Supported date and time examples:

yyyy-MM-dd
dd.MM.yyyy
yyyy-MM-dd HH:mm:ss
yyyy-MM-dd'T'HH:mm:ss
yyyy-MM-dd'T'HH:mm:ss.SSS
yyyy-MM-dd'T'HH:mm:ss.SSSX
yyyy-MM-dd'T'HH:mm:ss.SSSXXX
yyyy-MM-dd'T'HH:mm:ss.SSS'XXX'

Requirements for Source Files

Note: For file upload, only CSV format is supported.

File size limit:
- 20GB per file added through AWS S3, Google Cloud Storage, or other connected cloud storage location
- 500 MB per uploaded file
File formats:
- Avro
- CSV (.csv)
- Delta Lake
- New-line delimited JSON (NDJSON)
- Parquet
Specific to CSV files
- Delimiters: Any single-character delimiter such as comma, semi-colon, and pipe. Space-based delimiters such as space and tab are not supported.
- Row separators:
  - Newline
  - Carriage return followed by a newline
Specific to Delta Lake sources
- Ensure the version of the Delta table protocol you are using is compatible with Tamr Cloud. You can ensure compatibility by using only features supported by Delta table basic functionality, as described in the Table Protocol Versioning Delta Lake Documentation. Tamr is compatible with the following:
  - minReaderVersion: 1
  - minWriterVersion: 2
- Additionally, if using Databricks ensure the enableDeletionVectors setting is disabled at the workspace level.
Specific to GCS sources:
- The filepath for GCS sources cannot include colons.
Specific to Parquet sources:
- For Parquet files, Tamr does not support datetime fields that have been generated using INT96 data type.
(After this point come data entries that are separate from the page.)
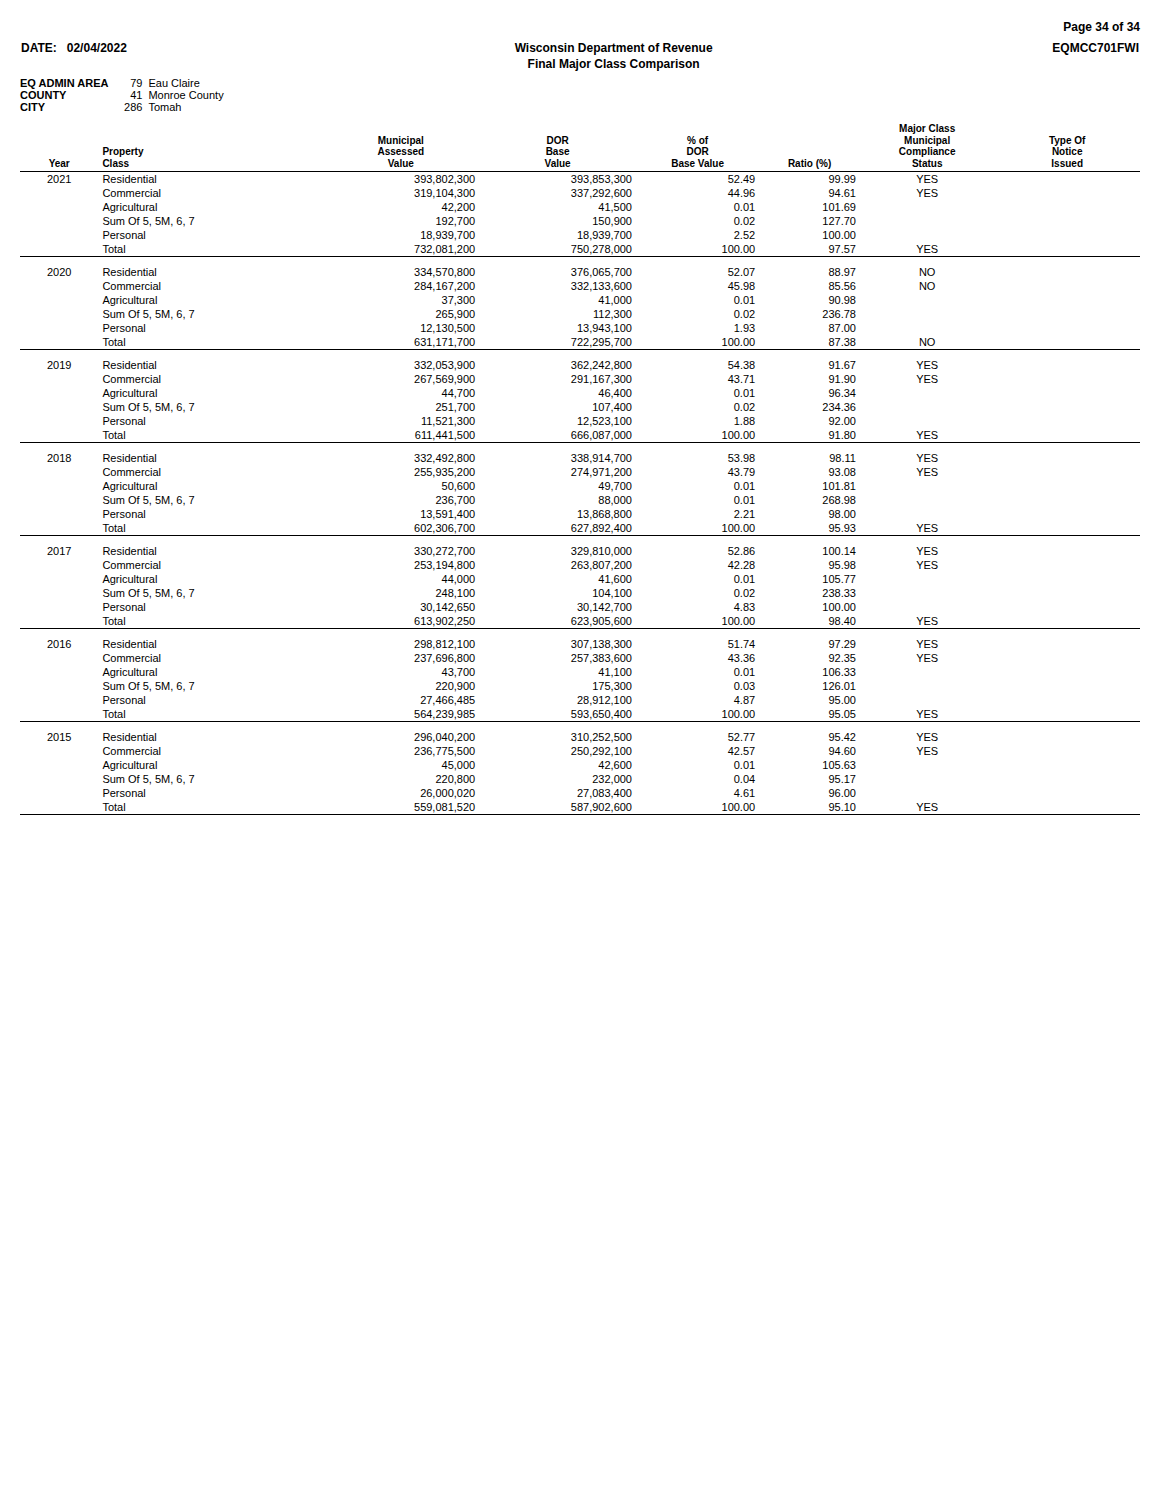Page 34 of 34
| DATE: 02/04/2022 | Wisconsin Department of Revenue Final Major Class Comparison | EQMCC701FWI |
| EQ ADMIN AREA | 79 | Eau Claire |
| COUNTY | 41 | Monroe County |
| CITY | 286 | Tomah |
| Year | Property Class | Municipal Assessed Value | DOR Base Value | % of DOR Base Value | Ratio (%) | Major Class Municipal Compliance Status | Type Of Notice Issued |
| --- | --- | --- | --- | --- | --- | --- | --- |
| 2021 | Residential | 393,802,300 | 393,853,300 | 52.49 | 99.99 | YES | |
| | Commercial | 319,104,300 | 337,292,600 | 44.96 | 94.61 | YES | |
| | Agricultural | 42,200 | 41,500 | 0.01 | 101.69 | | |
| | Sum Of 5, 5M, 6, 7 | 192,700 | 150,900 | 0.02 | 127.70 | | |
| | Personal | 18,939,700 | 18,939,700 | 2.52 | 100.00 | | |
| | Total | 732,081,200 | 750,278,000 | 100.00 | 97.57 | YES | |
| 2020 | Residential | 334,570,800 | 376,065,700 | 52.07 | 88.97 | NO | |
| | Commercial | 284,167,200 | 332,133,600 | 45.98 | 85.56 | NO | |
| | Agricultural | 37,300 | 41,000 | 0.01 | 90.98 | | |
| | Sum Of 5, 5M, 6, 7 | 265,900 | 112,300 | 0.02 | 236.78 | | |
| | Personal | 12,130,500 | 13,943,100 | 1.93 | 87.00 | | |
| | Total | 631,171,700 | 722,295,700 | 100.00 | 87.38 | NO | |
| 2019 | Residential | 332,053,900 | 362,242,800 | 54.38 | 91.67 | YES | |
| | Commercial | 267,569,900 | 291,167,300 | 43.71 | 91.90 | YES | |
| | Agricultural | 44,700 | 46,400 | 0.01 | 96.34 | | |
| | Sum Of 5, 5M, 6, 7 | 251,700 | 107,400 | 0.02 | 234.36 | | |
| | Personal | 11,521,300 | 12,523,100 | 1.88 | 92.00 | | |
| | Total | 611,441,500 | 666,087,000 | 100.00 | 91.80 | YES | |
| 2018 | Residential | 332,492,800 | 338,914,700 | 53.98 | 98.11 | YES | |
| | Commercial | 255,935,200 | 274,971,200 | 43.79 | 93.08 | YES | |
| | Agricultural | 50,600 | 49,700 | 0.01 | 101.81 | | |
| | Sum Of 5, 5M, 6, 7 | 236,700 | 88,000 | 0.01 | 268.98 | | |
| | Personal | 13,591,400 | 13,868,800 | 2.21 | 98.00 | | |
| | Total | 602,306,700 | 627,892,400 | 100.00 | 95.93 | YES | |
| 2017 | Residential | 330,272,700 | 329,810,000 | 52.86 | 100.14 | YES | |
| | Commercial | 253,194,800 | 263,807,200 | 42.28 | 95.98 | YES | |
| | Agricultural | 44,000 | 41,600 | 0.01 | 105.77 | | |
| | Sum Of 5, 5M, 6, 7 | 248,100 | 104,100 | 0.02 | 238.33 | | |
| | Personal | 30,142,650 | 30,142,700 | 4.83 | 100.00 | | |
| | Total | 613,902,250 | 623,905,600 | 100.00 | 98.40 | YES | |
| 2016 | Residential | 298,812,100 | 307,138,300 | 51.74 | 97.29 | YES | |
| | Commercial | 237,696,800 | 257,383,600 | 43.36 | 92.35 | YES | |
| | Agricultural | 43,700 | 41,100 | 0.01 | 106.33 | | |
| | Sum Of 5, 5M, 6, 7 | 220,900 | 175,300 | 0.03 | 126.01 | | |
| | Personal | 27,466,485 | 28,912,100 | 4.87 | 95.00 | | |
| | Total | 564,239,985 | 593,650,400 | 100.00 | 95.05 | YES | |
| 2015 | Residential | 296,040,200 | 310,252,500 | 52.77 | 95.42 | YES | |
| | Commercial | 236,775,500 | 250,292,100 | 42.57 | 94.60 | YES | |
| | Agricultural | 45,000 | 42,600 | 0.01 | 105.63 | | |
| | Sum Of 5, 5M, 6, 7 | 220,800 | 232,000 | 0.04 | 95.17 | | |
| | Personal | 26,000,020 | 27,083,400 | 4.61 | 96.00 | | |
| | Total | 559,081,520 | 587,902,600 | 100.00 | 95.10 | YES | |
Requirements for Source Database Tables and Views

Table size limit: 20 GB

Note for Snowflake sources: Snowflake treats all numeric values as 128-bit integers (Int128). Tamr Cloud supports up to 64-bit integers (Int64), and automatically converts numeric values to Int64. If your data includes numeric values over Int64 and you need to preserve precision above Int64, covert these values to strings in your downstream systems before loading the data into Tamr Cloud.

About Primary Keys

A primary key is a single field that uniquely identifies a record in a source dataset.

Primary keys are unique and stable over time:

Unique: each primary key appears only once in the dataset.
Stable: the key for a given record does not change over time.

Tamr suggests the primary key to be meaningful to the data, as this reduces the likelihood of breaking changes upstream. For example, if there is a designated primary key in the source system, it may be best to use this as the primary key, rather than another unique key.